Job Market Trends for Truck Driver Jobs

Truck driver jobs have got a lot more complicated in recent times. Globalization and the change in distribution methods has realigned the industry into true supply chain continuum. That’s been good in some ways, driving demand for services, but it’s also created pressure in terms of schedules.

This is a huge industry. It includes a range of job types, including:

  • Light transport and delivery services
  • Specialized truck drivers
  • Driver/sales
  • Heavy truck drivers
  • Long haul drivers
  • Tractor/trailer drivers

Truck driver jobs also include a vast range of types of industry. This is a form of professional specialization, in many cases, particularly dealing with major haulage commercial materials like oil, or other important commercial loads.

Industry growth in the US is expected to be average over the coming decade, but that’s based on an existing large employment base. In practice, the value of truck driver jobs is increasing in an expanding market, so the “average” growth is likely to create significant job opportunities.
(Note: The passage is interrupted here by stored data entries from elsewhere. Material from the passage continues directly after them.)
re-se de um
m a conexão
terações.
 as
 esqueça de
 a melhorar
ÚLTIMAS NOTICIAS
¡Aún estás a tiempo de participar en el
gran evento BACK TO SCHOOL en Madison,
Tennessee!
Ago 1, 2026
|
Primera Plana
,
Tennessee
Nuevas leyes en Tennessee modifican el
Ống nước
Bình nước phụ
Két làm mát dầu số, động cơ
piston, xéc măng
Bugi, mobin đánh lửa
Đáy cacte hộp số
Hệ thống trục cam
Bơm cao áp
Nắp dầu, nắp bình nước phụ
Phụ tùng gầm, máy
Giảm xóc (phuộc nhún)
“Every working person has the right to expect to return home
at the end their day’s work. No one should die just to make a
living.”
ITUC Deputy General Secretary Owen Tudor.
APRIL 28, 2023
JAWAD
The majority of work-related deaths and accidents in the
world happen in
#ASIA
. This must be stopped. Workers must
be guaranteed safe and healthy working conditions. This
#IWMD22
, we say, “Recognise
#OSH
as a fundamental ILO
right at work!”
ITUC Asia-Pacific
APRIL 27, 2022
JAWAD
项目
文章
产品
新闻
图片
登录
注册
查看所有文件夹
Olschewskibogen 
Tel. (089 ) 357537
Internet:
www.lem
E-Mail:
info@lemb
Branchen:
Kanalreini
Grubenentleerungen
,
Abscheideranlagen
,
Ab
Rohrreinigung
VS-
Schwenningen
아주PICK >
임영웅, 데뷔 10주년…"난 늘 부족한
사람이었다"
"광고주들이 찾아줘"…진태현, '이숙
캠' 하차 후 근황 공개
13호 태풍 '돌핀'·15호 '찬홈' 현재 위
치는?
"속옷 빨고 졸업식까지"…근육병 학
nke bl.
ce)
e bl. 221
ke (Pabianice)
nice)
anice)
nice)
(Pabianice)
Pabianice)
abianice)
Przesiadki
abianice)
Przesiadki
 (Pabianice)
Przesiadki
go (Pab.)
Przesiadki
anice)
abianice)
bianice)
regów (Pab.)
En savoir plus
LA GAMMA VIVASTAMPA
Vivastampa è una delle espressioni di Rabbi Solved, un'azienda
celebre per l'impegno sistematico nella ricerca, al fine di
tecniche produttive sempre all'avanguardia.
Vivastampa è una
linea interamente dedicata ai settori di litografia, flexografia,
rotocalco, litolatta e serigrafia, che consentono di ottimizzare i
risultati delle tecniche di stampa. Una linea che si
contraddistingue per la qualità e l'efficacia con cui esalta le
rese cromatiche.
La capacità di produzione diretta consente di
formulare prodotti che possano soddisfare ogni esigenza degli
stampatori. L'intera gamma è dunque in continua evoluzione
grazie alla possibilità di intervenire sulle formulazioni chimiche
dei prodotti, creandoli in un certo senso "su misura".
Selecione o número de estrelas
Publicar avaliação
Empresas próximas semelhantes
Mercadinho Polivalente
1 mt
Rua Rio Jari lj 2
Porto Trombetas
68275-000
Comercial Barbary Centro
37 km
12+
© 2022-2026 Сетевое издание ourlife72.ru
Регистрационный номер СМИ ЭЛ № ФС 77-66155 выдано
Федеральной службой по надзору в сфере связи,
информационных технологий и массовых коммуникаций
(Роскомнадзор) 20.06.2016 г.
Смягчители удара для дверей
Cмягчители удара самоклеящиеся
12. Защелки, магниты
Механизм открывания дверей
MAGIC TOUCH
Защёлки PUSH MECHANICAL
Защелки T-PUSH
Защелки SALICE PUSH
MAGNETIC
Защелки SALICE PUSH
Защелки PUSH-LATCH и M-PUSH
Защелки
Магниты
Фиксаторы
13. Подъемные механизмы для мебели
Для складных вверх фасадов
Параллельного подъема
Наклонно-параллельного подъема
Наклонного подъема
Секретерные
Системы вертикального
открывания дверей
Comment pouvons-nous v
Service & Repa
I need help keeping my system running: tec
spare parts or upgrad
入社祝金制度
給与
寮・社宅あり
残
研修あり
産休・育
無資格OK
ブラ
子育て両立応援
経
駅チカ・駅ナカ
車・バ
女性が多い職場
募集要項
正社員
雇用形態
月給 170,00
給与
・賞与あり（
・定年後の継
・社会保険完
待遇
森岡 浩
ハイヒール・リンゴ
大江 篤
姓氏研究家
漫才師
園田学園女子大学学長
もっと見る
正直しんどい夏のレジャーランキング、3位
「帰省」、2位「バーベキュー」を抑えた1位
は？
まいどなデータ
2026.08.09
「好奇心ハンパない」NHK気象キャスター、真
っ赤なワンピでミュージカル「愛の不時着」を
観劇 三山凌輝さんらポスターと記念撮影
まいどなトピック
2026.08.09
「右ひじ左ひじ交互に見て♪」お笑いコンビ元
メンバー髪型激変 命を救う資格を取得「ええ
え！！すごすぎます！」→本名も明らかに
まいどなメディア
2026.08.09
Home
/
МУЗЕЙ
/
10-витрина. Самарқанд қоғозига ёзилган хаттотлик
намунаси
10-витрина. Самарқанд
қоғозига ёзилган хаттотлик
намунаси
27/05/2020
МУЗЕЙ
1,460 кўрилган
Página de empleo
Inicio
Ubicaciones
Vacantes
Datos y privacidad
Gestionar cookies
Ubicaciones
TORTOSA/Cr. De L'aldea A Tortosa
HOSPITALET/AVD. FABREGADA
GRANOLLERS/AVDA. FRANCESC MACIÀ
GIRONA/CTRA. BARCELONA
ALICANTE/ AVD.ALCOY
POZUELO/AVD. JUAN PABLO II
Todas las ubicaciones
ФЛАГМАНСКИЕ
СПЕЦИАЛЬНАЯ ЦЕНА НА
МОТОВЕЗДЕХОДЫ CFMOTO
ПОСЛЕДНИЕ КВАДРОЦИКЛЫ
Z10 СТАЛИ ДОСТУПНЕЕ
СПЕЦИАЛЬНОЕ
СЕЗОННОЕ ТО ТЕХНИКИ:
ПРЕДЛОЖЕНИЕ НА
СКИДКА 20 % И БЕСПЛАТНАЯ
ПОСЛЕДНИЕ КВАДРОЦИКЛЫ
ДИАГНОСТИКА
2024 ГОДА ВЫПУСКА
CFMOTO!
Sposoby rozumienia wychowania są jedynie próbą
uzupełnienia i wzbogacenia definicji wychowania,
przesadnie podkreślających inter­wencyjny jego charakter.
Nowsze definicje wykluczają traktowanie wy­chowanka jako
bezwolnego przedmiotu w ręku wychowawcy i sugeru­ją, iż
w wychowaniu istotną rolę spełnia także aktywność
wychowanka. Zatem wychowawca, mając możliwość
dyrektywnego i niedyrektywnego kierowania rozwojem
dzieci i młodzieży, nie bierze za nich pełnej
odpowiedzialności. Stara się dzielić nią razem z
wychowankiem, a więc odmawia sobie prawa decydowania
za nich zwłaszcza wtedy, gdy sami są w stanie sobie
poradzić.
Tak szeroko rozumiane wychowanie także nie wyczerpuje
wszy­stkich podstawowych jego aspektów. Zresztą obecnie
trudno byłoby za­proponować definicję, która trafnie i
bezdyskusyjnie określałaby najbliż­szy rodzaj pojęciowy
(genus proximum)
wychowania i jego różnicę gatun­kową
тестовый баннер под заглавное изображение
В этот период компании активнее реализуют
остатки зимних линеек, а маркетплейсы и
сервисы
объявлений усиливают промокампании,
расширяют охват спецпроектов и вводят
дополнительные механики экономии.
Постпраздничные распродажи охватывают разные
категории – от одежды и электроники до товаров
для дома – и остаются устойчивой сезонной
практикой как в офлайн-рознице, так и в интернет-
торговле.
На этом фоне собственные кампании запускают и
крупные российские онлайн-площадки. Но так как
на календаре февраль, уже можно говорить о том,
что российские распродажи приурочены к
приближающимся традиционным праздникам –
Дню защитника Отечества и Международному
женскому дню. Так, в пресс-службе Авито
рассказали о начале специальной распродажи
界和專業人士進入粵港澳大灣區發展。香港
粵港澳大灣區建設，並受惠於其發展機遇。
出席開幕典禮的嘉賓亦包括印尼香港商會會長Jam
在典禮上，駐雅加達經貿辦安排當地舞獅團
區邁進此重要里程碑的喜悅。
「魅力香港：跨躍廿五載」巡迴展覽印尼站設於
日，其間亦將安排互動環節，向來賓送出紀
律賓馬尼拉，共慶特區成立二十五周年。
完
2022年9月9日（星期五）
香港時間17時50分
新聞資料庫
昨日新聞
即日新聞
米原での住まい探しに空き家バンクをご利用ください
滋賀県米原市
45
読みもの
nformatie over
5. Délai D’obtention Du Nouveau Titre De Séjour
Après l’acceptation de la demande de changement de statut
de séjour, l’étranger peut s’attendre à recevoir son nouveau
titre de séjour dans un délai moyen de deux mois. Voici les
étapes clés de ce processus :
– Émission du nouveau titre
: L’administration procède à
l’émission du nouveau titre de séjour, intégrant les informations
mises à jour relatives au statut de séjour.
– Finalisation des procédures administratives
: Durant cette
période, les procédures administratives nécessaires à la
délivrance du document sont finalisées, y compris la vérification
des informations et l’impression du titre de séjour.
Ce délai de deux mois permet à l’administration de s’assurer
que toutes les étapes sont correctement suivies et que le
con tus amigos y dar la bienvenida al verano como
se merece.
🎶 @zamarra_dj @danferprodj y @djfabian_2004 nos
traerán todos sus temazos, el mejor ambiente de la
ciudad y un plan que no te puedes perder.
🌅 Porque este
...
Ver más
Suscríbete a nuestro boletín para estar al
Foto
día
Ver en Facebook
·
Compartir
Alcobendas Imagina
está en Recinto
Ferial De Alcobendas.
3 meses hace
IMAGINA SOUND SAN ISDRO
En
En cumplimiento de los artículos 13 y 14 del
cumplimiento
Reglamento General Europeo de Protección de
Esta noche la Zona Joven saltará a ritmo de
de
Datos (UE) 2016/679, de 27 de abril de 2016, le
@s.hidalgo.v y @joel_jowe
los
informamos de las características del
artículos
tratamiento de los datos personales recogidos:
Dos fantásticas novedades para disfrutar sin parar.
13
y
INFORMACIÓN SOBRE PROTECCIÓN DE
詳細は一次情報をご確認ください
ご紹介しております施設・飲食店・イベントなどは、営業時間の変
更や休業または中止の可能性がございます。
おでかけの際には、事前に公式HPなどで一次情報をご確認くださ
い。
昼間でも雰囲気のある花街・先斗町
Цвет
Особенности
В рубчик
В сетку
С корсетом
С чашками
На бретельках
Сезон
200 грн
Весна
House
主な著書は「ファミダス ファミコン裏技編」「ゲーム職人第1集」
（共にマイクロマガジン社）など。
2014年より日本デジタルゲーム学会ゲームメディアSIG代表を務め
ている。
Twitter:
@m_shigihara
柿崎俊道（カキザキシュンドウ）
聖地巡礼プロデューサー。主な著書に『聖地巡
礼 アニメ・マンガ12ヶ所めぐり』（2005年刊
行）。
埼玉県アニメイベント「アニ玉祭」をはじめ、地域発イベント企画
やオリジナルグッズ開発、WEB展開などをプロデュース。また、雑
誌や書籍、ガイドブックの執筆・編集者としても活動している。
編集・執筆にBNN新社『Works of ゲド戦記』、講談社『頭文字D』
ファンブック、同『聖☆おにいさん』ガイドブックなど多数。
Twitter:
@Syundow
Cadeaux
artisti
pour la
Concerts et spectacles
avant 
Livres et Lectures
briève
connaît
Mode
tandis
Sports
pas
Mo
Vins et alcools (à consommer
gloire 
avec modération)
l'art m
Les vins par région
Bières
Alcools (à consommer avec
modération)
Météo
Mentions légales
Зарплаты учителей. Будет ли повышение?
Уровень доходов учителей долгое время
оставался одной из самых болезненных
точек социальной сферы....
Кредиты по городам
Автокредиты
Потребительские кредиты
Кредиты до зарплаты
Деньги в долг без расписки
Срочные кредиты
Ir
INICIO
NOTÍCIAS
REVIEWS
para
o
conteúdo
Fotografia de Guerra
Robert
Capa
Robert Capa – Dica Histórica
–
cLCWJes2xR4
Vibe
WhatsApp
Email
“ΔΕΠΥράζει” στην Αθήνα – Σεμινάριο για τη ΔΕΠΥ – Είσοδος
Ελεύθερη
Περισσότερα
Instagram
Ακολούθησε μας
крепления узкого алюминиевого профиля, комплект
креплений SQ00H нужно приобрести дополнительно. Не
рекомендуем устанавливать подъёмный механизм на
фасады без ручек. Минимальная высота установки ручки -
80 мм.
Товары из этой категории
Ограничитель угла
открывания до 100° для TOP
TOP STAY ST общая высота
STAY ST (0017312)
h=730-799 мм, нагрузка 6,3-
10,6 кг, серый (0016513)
For a look at the current job market, check out Class A Drivers, a major US site specializing in the trucking industry.  You can search by state, recruiters, and even on the basis of your experience. The site also includes company listings and a Load Board, available for truckers and suppliers alike.

Career Dynamics and the Truck Driver Job Market

The truck driver job is actually a potentially great business career. Truck driver jobs are often also highly successful businesses. The large number of independent truck businesses are a major employer in their own right, and many are operated by people who were originally truckers themselves. They’ve learned the industry and how to operate a major haulage business.

That’s not the only career stream in the truck driver’s career dynamics. There’s a basic career progression for truck drivers, from the driver’s role to management. This involves business qualifications, often up to MBA level, but the career progression in the supply chain sector is sometimes excellent, and these qualifications increase job mobility across the sector.

The third career stream is a compound of the other two: Contract haulage. This can involve contracts worth millions, at the high end, and the low end contracts can also be excellent multiple revenue streams. You will obviously need a lot of experience in the industry, as well as qualifications to do this kind of work.

If you’re looking at a career in the trucking industry, you can investigate career options in these areas directly through training organizations. Each of these career streams is directly linked in to the basic industry operational process, so you can also get experience in these areas on the job as part of your career development.

Areas of career development include:

  • Supply chain and logistics
  • Business management
  • Administration
  • Systems management
  • Sales
  • Distribution networks
  • Specialist materials handling

You can target specific areas of career training directly through community colleges.